┌─ DATA TO USE

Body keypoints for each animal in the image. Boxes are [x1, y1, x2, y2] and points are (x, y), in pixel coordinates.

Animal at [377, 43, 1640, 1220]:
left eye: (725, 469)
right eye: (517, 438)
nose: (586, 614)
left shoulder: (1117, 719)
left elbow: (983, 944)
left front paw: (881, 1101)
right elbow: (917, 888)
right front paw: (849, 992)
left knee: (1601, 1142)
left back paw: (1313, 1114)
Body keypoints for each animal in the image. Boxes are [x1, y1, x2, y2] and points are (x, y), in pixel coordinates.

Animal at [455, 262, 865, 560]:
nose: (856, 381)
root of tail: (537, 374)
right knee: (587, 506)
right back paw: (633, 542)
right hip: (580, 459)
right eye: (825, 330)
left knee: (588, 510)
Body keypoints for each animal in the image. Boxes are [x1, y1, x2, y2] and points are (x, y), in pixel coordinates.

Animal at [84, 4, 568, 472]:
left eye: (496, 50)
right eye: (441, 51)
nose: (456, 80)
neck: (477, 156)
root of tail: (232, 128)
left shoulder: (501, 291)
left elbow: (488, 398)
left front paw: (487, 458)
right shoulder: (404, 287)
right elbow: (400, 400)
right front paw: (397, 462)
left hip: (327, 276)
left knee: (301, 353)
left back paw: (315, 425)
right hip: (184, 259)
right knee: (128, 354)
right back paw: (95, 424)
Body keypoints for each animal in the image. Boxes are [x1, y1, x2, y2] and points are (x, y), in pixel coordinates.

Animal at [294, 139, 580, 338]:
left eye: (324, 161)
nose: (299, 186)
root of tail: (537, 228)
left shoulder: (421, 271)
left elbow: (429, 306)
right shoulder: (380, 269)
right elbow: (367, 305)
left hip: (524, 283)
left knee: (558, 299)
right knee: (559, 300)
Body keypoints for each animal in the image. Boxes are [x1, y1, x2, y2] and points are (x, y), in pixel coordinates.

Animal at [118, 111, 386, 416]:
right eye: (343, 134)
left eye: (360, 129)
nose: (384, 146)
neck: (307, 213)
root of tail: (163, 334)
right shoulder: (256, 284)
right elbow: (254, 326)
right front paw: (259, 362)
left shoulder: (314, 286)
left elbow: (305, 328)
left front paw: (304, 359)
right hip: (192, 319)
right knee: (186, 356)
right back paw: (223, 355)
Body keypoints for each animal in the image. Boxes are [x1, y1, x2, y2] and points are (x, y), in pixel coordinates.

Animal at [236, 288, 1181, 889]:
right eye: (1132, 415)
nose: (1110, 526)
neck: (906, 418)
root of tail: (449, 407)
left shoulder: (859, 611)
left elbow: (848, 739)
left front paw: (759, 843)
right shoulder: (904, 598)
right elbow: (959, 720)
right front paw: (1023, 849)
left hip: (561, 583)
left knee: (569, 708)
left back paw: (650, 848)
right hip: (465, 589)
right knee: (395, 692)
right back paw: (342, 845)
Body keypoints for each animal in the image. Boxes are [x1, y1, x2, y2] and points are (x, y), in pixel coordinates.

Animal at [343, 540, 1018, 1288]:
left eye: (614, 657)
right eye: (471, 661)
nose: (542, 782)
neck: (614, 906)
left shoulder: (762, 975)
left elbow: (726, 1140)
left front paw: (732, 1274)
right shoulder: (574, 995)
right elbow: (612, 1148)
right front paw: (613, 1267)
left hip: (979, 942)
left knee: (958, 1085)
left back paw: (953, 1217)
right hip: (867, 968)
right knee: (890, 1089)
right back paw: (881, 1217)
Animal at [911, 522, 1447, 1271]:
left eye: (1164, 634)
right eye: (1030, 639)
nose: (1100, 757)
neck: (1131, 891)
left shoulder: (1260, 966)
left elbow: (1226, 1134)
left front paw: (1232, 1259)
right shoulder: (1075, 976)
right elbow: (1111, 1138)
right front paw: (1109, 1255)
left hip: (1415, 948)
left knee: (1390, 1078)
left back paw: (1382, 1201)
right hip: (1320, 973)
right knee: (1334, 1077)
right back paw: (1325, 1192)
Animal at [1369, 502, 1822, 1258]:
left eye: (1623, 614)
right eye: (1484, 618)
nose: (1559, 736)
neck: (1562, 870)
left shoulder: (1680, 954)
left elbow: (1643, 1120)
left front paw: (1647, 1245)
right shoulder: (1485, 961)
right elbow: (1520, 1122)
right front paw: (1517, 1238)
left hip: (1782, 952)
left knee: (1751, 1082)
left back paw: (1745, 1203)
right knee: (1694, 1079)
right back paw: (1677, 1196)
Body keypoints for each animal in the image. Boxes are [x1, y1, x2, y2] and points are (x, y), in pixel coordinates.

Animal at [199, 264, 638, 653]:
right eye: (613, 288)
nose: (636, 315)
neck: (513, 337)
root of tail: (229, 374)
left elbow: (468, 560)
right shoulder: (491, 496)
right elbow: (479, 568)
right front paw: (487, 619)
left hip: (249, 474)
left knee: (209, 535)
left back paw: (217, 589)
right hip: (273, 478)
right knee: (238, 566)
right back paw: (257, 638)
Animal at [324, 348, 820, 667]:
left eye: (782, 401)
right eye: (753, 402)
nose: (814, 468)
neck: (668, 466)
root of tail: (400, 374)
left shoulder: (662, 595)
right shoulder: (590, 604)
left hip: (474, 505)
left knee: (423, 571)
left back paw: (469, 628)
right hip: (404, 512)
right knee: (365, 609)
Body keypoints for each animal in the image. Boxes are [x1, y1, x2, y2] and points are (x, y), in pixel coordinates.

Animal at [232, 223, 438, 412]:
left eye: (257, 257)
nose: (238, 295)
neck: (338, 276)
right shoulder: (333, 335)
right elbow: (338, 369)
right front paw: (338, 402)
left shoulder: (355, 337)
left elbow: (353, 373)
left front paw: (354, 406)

└─

* [WHAT TO DO]:
Using only the entries above, output the line with "left hip: (979, 942)", the line with "right elbow: (1520, 1122)", and all lines between them, exactly as they stand.

* [RESPONSE TO THIS EXERCISE]:
left hip: (979, 942)
left knee: (958, 1085)
left back paw: (953, 1217)
right hip: (867, 968)
right knee: (890, 1089)
right back paw: (881, 1217)
Animal at [911, 522, 1447, 1271]:
left eye: (1164, 634)
right eye: (1030, 639)
nose: (1100, 757)
neck: (1131, 891)
left shoulder: (1260, 966)
left elbow: (1226, 1134)
left front paw: (1232, 1259)
right shoulder: (1075, 976)
right elbow: (1111, 1138)
right front paw: (1109, 1255)
left hip: (1415, 948)
left knee: (1390, 1078)
left back paw: (1382, 1201)
right hip: (1320, 973)
right knee: (1334, 1077)
right back paw: (1325, 1192)
Animal at [1369, 502, 1822, 1258]:
left eye: (1623, 614)
right eye: (1484, 618)
nose: (1559, 736)
neck: (1562, 870)
left shoulder: (1680, 954)
left elbow: (1643, 1120)
left front paw: (1647, 1245)
right shoulder: (1485, 961)
right elbow: (1520, 1122)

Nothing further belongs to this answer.